HTML5 Canvas: Handling Player Input

A game without player input is just an animation. To make it a true game, we need to allow the player to control elements on the screen. Let's learn to capture keyboard and mouse input effectively!

1. The Right Way to Handle Keyboard Input

If you simply attach an event listener to a button press and move the player directly inside that listener, the movement will feel choppy and clunky.

The industry-standard way to do this is to keep track of which keys are currently being held down.
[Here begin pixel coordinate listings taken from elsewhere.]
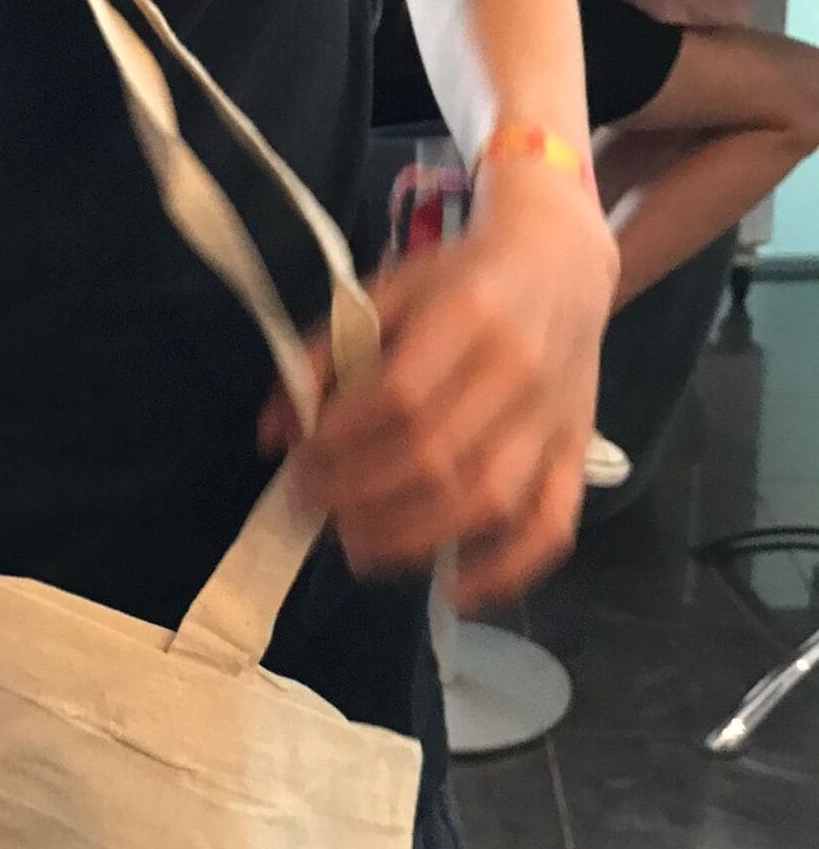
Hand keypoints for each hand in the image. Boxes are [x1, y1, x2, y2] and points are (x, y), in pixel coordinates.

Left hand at [260, 159, 618, 610]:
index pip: (398, 396)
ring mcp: (553, 417)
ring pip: (486, 498)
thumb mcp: (387, 292)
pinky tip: (454, 589)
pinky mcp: (575, 452)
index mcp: (468, 312)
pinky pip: (551, 524)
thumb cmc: (460, 278)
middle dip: (360, 496)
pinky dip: (506, 568)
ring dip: (412, 537)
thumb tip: (272, 434)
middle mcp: (519, 368)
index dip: (341, 442)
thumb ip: (323, 355)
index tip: (300, 463)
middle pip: (436, 456)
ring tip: (358, 548)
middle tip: (315, 508)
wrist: (561, 259)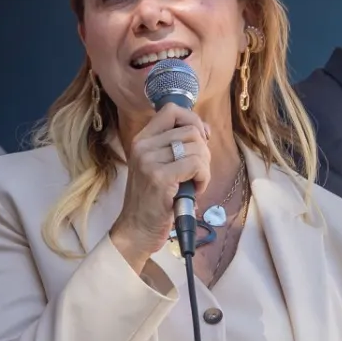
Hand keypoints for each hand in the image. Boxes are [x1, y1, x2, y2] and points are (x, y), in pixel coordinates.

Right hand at [109, 103, 211, 266]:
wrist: (136, 230)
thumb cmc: (153, 200)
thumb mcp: (158, 166)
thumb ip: (176, 145)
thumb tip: (204, 129)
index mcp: (142, 140)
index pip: (172, 110)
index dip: (193, 120)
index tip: (201, 139)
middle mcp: (143, 146)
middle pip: (191, 130)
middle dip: (204, 151)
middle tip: (197, 172)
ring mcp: (149, 161)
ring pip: (197, 147)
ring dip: (204, 168)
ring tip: (194, 184)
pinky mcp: (159, 178)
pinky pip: (197, 165)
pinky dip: (203, 179)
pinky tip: (195, 191)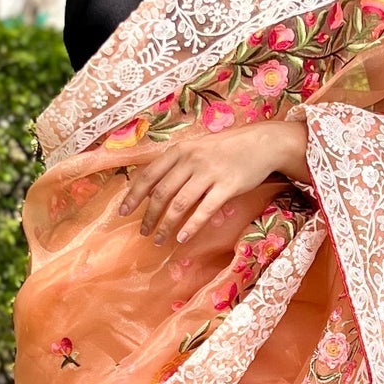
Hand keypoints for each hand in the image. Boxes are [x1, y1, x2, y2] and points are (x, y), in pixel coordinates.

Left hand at [117, 117, 310, 246]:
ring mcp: (209, 173)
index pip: (149, 175)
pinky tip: (182, 238)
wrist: (261, 143)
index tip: (123, 212)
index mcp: (179, 150)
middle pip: (161, 193)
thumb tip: (151, 190)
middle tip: (142, 232)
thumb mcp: (195, 148)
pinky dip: (190, 226)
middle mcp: (191, 160)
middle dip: (149, 216)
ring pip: (179, 204)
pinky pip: (204, 210)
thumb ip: (174, 166)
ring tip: (158, 240)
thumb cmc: (225, 148)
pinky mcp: (227, 186)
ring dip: (165, 225)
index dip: (133, 196)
We do this by storing the state in an object, and then applying movement inside our requestAnimationFrame Game Loop.

Step 1: Create a State Object

const keys = {
  ArrowUp: false,
  ArrowDown: false,
  ArrowLeft: false,
  ArrowRight: false
};

Step 2: Listeners to Update State

window.addEventListener('keydown', (e) => {
  if (keys.hasOwnProperty(e.code)) {
    keys[e.code] = true; // Key is being pressed
  }
});

window.addEventListener('keyup', (e) => {
  if (keys.hasOwnProperty(e.code)) {
    keys[e.code] = false; // Key was released
  }
});

Step 3: Apply to Game Loop

Now, inside the same Game Loop we learned about previously!
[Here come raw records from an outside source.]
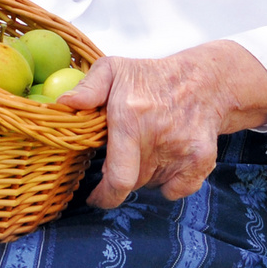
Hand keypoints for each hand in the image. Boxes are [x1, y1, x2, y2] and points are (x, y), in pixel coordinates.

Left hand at [59, 40, 266, 208]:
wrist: (203, 80)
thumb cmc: (149, 76)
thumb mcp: (113, 69)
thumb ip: (87, 88)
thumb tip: (63, 105)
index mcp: (130, 116)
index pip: (118, 177)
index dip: (104, 196)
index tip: (93, 198)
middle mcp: (158, 135)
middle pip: (132, 182)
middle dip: (120, 176)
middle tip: (121, 155)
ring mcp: (183, 150)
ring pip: (151, 185)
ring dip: (143, 175)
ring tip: (146, 146)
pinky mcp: (202, 159)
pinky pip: (177, 189)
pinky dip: (169, 182)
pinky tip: (165, 156)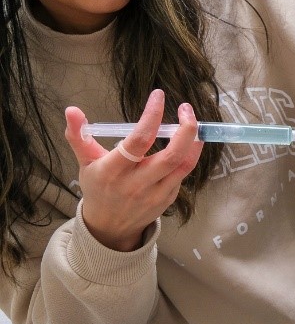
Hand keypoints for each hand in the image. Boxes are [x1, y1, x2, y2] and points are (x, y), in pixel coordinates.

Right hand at [64, 90, 203, 251]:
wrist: (109, 227)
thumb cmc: (98, 187)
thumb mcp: (84, 162)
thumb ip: (79, 135)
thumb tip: (71, 109)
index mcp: (114, 171)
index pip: (139, 140)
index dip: (152, 116)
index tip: (158, 96)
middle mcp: (137, 183)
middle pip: (171, 155)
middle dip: (185, 129)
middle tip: (186, 108)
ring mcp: (156, 193)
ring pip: (184, 165)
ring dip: (194, 141)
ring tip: (192, 122)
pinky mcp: (168, 199)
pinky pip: (183, 174)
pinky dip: (189, 155)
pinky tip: (187, 142)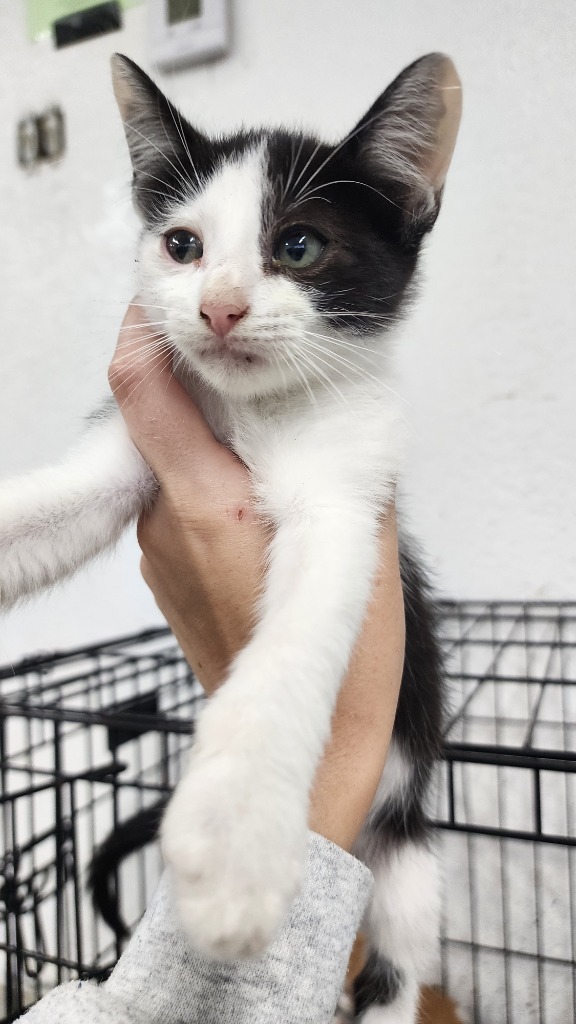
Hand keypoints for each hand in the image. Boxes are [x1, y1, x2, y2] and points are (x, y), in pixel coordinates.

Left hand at [109, 303, 403, 852]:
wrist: (313, 747)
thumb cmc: (344, 651)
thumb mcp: (354, 533)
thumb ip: (325, 454)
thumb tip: (306, 399)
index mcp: (208, 503)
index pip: (141, 388)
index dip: (146, 329)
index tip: (172, 298)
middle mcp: (164, 523)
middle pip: (154, 416)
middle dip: (195, 380)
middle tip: (248, 366)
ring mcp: (156, 552)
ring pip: (167, 460)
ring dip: (205, 435)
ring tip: (267, 446)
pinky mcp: (163, 573)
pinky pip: (174, 502)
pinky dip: (205, 482)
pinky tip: (255, 505)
let player = { x: 100, y: 100, size: 30, speed: 5 };

function update() {
  ctx.clearRect(0, 0, canvas.width, canvas.height);

  // Smooth movement checked every single frame!
  if (keys.ArrowUp) player.y -= player.speed;
  if (keys.ArrowDown) player.y += player.speed;
  if (keys.ArrowLeft) player.x -= player.speed;
  if (keys.ArrowRight) player.x += player.speed;

  // Draw Player
  ctx.fillStyle = 'blue';
  ctx.fillRect(player.x, player.y, player.size, player.size);

  requestAnimationFrame(update);
}

2. Tracking the Mouse

Mouse tracking is incredibly useful for shooting games, drag-and-drop puzzles, or custom cursors. Because the standard e.clientX gives the position based on the whole browser window, we must subtract the canvas's padding/margin bounds to get the exact X and Y on our game grid.
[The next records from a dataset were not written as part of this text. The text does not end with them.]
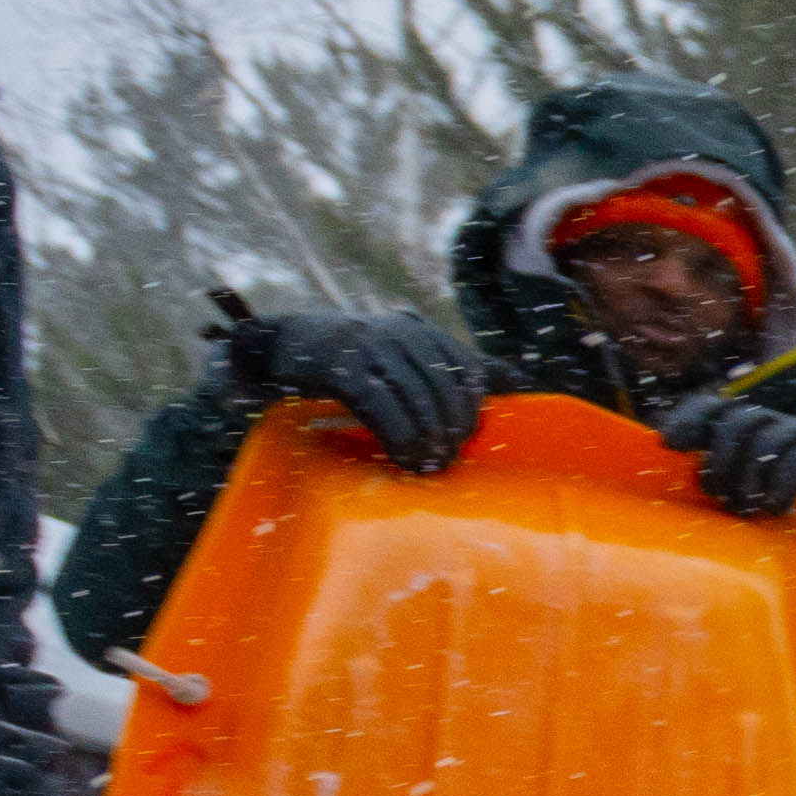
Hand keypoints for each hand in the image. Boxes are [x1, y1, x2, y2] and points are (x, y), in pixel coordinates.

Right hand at [212, 295, 483, 473]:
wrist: (283, 344)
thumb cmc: (347, 357)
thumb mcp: (397, 351)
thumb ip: (447, 365)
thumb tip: (512, 378)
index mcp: (417, 328)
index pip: (464, 367)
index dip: (471, 407)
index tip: (465, 438)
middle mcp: (398, 332)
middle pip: (442, 388)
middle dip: (451, 430)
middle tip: (447, 461)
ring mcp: (370, 348)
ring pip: (416, 400)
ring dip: (427, 441)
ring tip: (428, 466)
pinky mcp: (344, 370)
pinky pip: (384, 410)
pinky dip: (400, 440)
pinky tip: (403, 459)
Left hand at [665, 393, 795, 524]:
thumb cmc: (767, 515)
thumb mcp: (731, 492)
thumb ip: (706, 470)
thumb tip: (663, 440)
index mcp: (745, 426)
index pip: (713, 407)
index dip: (689, 419)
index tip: (667, 443)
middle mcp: (774, 421)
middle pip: (737, 421)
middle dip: (721, 460)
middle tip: (717, 495)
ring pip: (766, 440)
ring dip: (749, 478)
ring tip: (745, 508)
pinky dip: (781, 486)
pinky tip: (773, 508)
let mouse = { x: 0, y: 0 };

canvas.addEventListener('mousemove', (e) => {
  // Get the size and position of the canvas on the webpage
  const rect = canvas.getBoundingClientRect(); 
  
  // Calculate exact coordinates relative to canvas
  mouse.x = e.clientX - rect.left;
  mouse.y = e.clientY - rect.top;
});

// Want a click event?
canvas.addEventListener('click', (e) => {
  console.log(`Pew pew! Gun fired at X: ${mouse.x}, Y: ${mouse.y}`);
});

Now you can build a game loop that constantly draws an crosshair image exactly at mouse.x and mouse.y!